## Problem description
Copy the lines from the one containing "Πως να έρθετε με ΜΜΜ" through the last line, with both ends included and the pictures left out.

## Input records
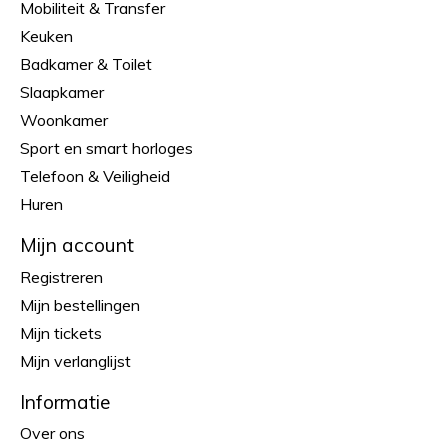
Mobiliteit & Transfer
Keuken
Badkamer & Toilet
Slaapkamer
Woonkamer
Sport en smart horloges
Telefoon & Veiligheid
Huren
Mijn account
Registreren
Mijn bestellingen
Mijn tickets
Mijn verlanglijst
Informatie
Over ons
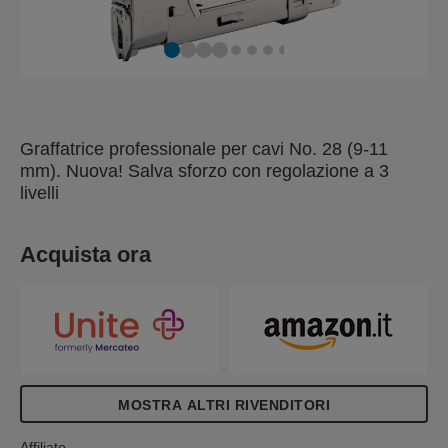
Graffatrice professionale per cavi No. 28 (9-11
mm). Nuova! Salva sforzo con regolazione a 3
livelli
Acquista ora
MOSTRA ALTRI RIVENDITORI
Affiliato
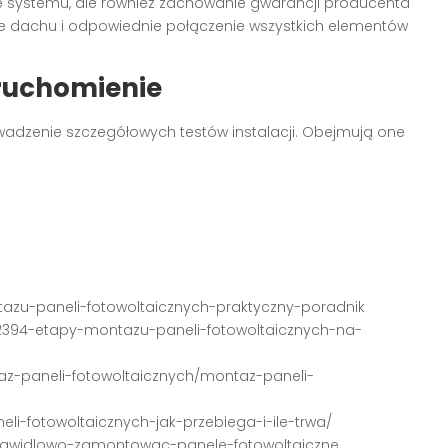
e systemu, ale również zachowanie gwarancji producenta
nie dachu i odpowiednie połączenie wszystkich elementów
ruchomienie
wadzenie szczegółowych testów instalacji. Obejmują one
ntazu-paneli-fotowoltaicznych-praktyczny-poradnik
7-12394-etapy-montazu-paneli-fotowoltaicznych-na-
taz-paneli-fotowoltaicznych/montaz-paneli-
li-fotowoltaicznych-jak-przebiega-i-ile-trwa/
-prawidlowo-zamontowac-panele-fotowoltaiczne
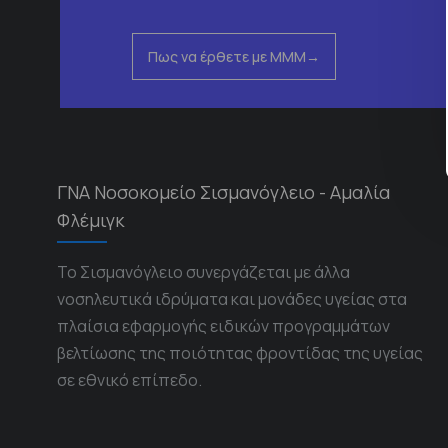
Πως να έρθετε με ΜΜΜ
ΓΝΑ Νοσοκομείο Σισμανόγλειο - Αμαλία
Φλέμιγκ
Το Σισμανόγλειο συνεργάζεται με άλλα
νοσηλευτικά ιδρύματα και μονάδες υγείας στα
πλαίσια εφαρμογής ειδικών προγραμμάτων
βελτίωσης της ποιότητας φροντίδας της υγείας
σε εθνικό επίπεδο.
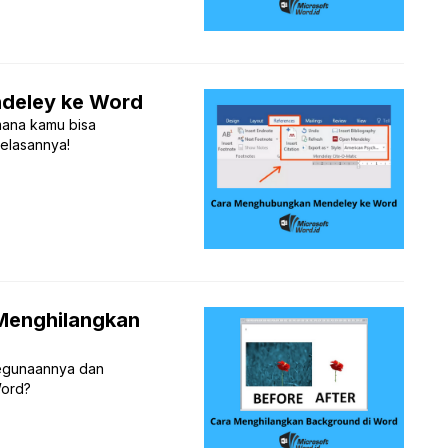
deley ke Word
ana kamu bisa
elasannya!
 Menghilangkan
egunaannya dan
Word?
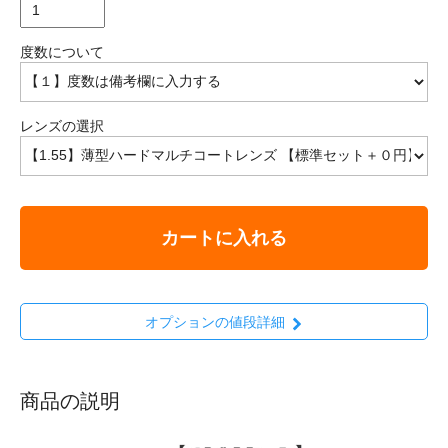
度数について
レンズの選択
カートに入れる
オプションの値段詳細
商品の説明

## Problem solution
Πως να έρθετε με ΜΜΜ
ΓΝΑ Νοσοκομείο Σισμανόγλειο - Αμαλία
Φλέμιγκ
Το Σισμανόγλειο συνεργάζεται με άλλα
νοσηλευτικά ιδρύματα και μονάδες υγείας στα
πλαίσια εφαρμογής ειδικών προγραμμάτων
βελτίωσης της ποιότητας φροντίδας της υγείας
σε εθνικό επίπεδο.
deley ke Word
ana kamu bisa
elasannya!
 Menghilangkan
egunaannya dan
Word?
度数について
レンズの選択
カートに入れる
オプションの値段詳細
商品の説明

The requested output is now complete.